After You Left(85)



‘I don’t know why she kept him from me, Evelyn!’ There is no getting over this. ‘Even if she did it for the right reasons, it amounts to dishonesty, doesn’t it? She let me go on believing something bad about him. She never gave me enough information so I could make up my own mind.’

A flash of rage and hate suddenly comes to me, but just as quickly, it dies back. It isn’t hatred; it’s just a profound sense of betrayal. When I was small, that was one thing. But when I got older, I had a right to the truth!

‘I’d be so curious when she said things like, You’re just like him! The way she said it: him. The venom! It was so odd being told you had something in common with someone you didn’t have the first clue about.’

‘I can’t really imagine,’ Evelyn says.

‘I confronted her when I was about fourteen, and she flew into a rage. All I was ever led to believe – he was a shit who left us for somebody else.’

‘I’m so sorry, Alice.’

I think of what Justin said on our first date. ‘I should have tried to find him. I must admit my own wrongdoing in all this. I was an adult. I didn’t need their permission. I should have gone looking for him so I could make up my own mind. Instead, I spent all that wasted energy on crappy relationships that were going nowhere, without realising my father was actually out there, so close by. I was too wrapped up in my own life . . . Then my mother got sick and had treatment, then the cancer came back in her liver, and then shortly after she died, my stepfather died. I was just so caught up . . . Running down to Stockport between working full-time . . .’ I recognise the inadequacy of my excuses.

‘I suppose I just kept thinking they must be right about him. In all these years, he never once tried to find me. I always thought there must be something he could have done to be in my life. I wanted him to move mountains to find me. I was his little girl!’

‘But now you know he did try.’

‘He was my blood, Evelyn.’ As Justin had so keenly reminded me. ‘He was part of me, and yet I never knew which part of me was like him, did I? Because I never got the chance to know. He’d done something wrong, yes. But he paid, didn’t he? His punishment was to never see me grow up.’

‘Alice, people are complicated beings. You will never truly know your mother’s side of things. I personally have never fully grasped why I am the way I am. Why I could never be happy. Why what I had wasn’t enough.’

I curl on her floor in a foetal ball, and she rests a hand on my hip. Just the sound of Evelyn’s voice is like cool ointment on a wound. ‘I think part of the reason I didn’t want to find him was in case it proved what I’d already thought – that he really didn’t care. I think it was plain fear. The fear of finding out for sure that I wasn’t worthy of being loved by my own blood parent.’

Justin had once hinted at this being at the root of my insecurity. I’d been horrified to think that my self-doubt was so transparent.

‘It’s a big thing to do. It’s something you have to be ready for. You can’t be pressured into it,’ Evelyn says. ‘Don’t focus on what you did or didn’t do. Just focus on what you can do now.’

‘Hmm . . . You’re a great one to give that advice, Evelyn!’

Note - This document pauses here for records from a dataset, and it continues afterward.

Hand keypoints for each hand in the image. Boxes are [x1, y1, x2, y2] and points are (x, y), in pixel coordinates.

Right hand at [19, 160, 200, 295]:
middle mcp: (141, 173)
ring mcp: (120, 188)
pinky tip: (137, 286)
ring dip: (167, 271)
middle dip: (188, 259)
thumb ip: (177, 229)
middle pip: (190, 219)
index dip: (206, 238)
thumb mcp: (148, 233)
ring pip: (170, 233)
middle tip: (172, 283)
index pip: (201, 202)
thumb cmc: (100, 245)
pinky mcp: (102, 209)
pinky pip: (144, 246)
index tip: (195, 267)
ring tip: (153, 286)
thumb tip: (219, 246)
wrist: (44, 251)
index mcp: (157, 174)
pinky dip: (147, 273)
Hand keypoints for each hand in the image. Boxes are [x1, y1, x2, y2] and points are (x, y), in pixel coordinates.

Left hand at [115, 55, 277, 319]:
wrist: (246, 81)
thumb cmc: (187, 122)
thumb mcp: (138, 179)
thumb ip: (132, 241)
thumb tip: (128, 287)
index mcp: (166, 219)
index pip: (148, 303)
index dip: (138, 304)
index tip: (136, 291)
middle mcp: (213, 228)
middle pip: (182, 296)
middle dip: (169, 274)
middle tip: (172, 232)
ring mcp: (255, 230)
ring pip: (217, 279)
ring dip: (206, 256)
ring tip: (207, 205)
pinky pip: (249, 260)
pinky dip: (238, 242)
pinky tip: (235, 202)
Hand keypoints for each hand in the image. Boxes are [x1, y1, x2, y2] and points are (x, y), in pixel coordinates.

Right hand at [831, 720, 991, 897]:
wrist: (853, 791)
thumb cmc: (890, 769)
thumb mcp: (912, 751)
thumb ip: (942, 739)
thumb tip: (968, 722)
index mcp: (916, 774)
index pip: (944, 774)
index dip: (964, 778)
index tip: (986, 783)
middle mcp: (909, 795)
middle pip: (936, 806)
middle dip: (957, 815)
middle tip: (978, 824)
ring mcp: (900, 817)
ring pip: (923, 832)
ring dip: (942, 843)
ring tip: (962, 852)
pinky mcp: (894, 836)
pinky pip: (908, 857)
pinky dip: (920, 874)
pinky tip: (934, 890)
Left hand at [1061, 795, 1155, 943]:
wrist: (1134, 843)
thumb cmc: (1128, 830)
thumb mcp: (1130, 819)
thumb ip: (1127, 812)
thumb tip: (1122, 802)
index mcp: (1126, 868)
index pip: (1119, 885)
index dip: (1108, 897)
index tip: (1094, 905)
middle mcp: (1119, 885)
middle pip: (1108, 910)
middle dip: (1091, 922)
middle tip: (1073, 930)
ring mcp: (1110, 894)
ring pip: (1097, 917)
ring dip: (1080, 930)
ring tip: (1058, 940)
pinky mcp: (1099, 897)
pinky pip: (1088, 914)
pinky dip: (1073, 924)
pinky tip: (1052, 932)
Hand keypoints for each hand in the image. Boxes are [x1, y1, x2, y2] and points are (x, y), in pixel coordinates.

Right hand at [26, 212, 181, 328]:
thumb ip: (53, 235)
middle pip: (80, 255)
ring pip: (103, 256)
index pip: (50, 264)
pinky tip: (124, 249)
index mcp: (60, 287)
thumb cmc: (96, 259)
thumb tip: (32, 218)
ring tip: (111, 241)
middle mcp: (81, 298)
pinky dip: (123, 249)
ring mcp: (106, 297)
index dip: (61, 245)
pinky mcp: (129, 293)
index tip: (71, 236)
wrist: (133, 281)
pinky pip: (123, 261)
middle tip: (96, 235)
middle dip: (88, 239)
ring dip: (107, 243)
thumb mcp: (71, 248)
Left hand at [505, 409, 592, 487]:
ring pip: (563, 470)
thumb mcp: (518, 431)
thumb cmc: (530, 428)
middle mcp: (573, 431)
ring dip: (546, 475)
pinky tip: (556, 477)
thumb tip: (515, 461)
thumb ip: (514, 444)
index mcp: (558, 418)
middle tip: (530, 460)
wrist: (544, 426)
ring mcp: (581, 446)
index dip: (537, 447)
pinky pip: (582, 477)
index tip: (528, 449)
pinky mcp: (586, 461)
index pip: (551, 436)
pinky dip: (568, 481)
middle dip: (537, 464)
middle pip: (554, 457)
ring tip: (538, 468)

‘But I learnt from my mistakes, Alice! All that matters is what I’ve done about things, not that I let them nearly destroy me in the process. And you will do it all so differently.’

I swiped at tears. ‘I’m tired, Evelyn. I lost a husband and gained a father in such a minuscule time frame. It says something positive about life. But it’s taking some adjusting to, nonetheless.’

‘I think we should both try to get some rest. It’s been an emotional time.’

‘That’s the understatement of the century, isn’t it?’

She smiles. ‘You’re welcome to stay here tonight. The guest room is always made up.’

‘Thank you, Evelyn. I would like to stay the night. And thank you for something else.’

‘For what?’

‘For loving him the way you did. You’re an amazingly good woman. If it weren’t for you, I’d have assumed he was out there somewhere, maybe remarried, with another family – maybe another daughter whom he loved in my place. I’d never have known he was a lonely old man with dementia who would never remember me – not because he didn’t want to, but because he couldn’t help it. And the truth isn’t pretty, but it’s important. More important than what we choose to believe, and the reasons we choose to believe it.’

We are both too choked up to speak. People were wrong. Love wasn’t about never having to say you’re sorry. Love was forgiving. ‘I’m so pleased it was you that he loved.’ I take her hands in mine. ‘That he was lucky enough to have you love him. No matter how it turned out.’

‘And I’m so very pleased that he has a daughter as fine as you,’ she says.





THIRTY-NINE


‘I want to go somewhere loud and crazy and fun!’ I say to Sally as we trot down the Quayside’s cobbled path from the restaurant, looking for a bar to have a nightcap.

‘Okay.’ She hiccups from dinner. She’s a little drunk. It’s amazing how keen she is to go out at night now suddenly. Or perhaps she’s just being a good friend.